Wednesday, July 28, 2010

This morning a concerned Brazilian gentleman approached the drinks counter upstairs to let us know that there was a dead bird on the little terrace off of the main lobby. Bulent was quick to react, though I was surprised that he didn’t grab a plastic bag or even any paper towels on his way out the door. Nope, he just picked that bird right up and brought it inside. With his BARE HANDS. Am I silly to be squeamish about that? How about when that same Brazilian gentleman asked for a brunch-time beer and Bulent casually set the bird down on the tip box so he could fill the order? From now on, I am slipping coins into that box with great caution.
(Bulent and his questionable bird behavior.)



So, there are big things happening at the restaurant. It already seems like a pretty classy operation to me, but apparently Mehmet thinks there’s room for improvement, so he’s hired an outside consultant to come in and whip everything into shape. On the day I met her, she immediately beckoned me into her office with a heavily bejeweled index finger. (Office? Where did that come from? A formerly unnoticed empty room was suddenly outfitted with a large, intimidating desk.) In addition to all the rings she was sporting silver finger and toenails, silver sandals, glittering purple earrings, and a rhinestone encrusted clip clutching her violently highlighted hair. I was immediately cowed. Her first order of business was to set up an appointment for me to be measured for my new uniform. Up until now I’ve been wearing to the restaurant pretty much whatever I want—usually at least moderately nice dresses and skirts. No more. After arranging for my measurements to be taken she pulled a piece of paper from her notebook (the same one she proceded to use to take notes on our performance all evening) and made a quick sketch for the tailor of my new outfit: a long-sleeved shirt buttoned to the neck and a shapeless smock to be worn over it that will “go to here, below the knees.” When I asked her what color it would be she replied, “The shirt is brown, and the smock…maybe brown. Or dark brown.” Lovely. Throughout the evening she sat in the waiting area, which has an excellent view of the dining terrace, occasionally swooping in to issue her correctives. Metin and Erkan are exchanging small talk? No! They must stay segregated. Janaki delivered a basket of bread by carrying it in her hands? No, she must use an ashtray, always. “A tray?” I suggested. “Yes, always, an ashtray! Even for one drink!” She's like the Turkish incarnation of Professor Umbridge, that pink-clad Hogwarts professor with her constant “Hem hem”ing interruptions. You know, the evil one.
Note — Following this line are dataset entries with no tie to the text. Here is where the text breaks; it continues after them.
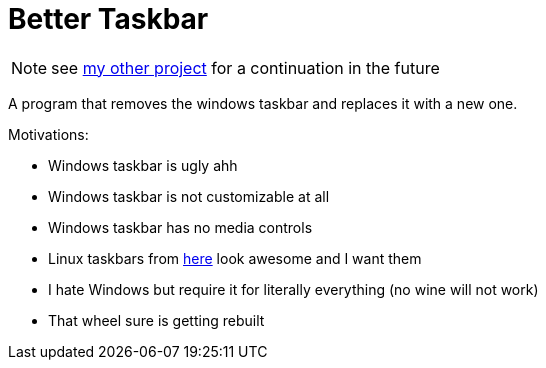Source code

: = Better Taskbar

NOTE: see https://github.com/Xyndra/GlassUI[my other project] for a continuation in the future

A program that removes the windows taskbar and replaces it with a new one.

.Motivations:
- Windows taskbar is ugly ahh
- Windows taskbar is not customizable at all
- Windows taskbar has no media controls
- Linux taskbars from https://wiki.hyprland.org/Configuring/Example-configurations/[here] look awesome and I want them
- I hate Windows but require it for literally everything (no wine will not work)
- That wheel sure is getting rebuilt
Hm, speaking of the restaurant, there was a bit of action last night when the tax man (tax men, rather) came to visit. There I was, trying to communicate to the non-Engish speaking Ramazan that I needed an order of grilled chicken HOLD THE EGGPLANT (Americans, of course, so picky) when Mustafa, another “unofficial” employee at the hotel, came by. “Janaki,” he said, “walk with me.” (I swear, those were his actual words.) The two of us fled to a patio just adjacent to the restaurant, from which we had an excellent view of the terrace as well as the reception area above. Watching the small figures moving in and out of rooms, pulling papers out of briefcases and exchanging vague but grave-looking gestures, I felt just like Jimmy Stewart in Rear Window, aware that something serious was going on but not quite sure what. Later, when Mehmet was wining and dining his unexpected guests at the restaurant, I had to dispatch Ramazan to collect my sweater and phone from inside, afraid to go in lest my identity be suspected. I felt so Bond.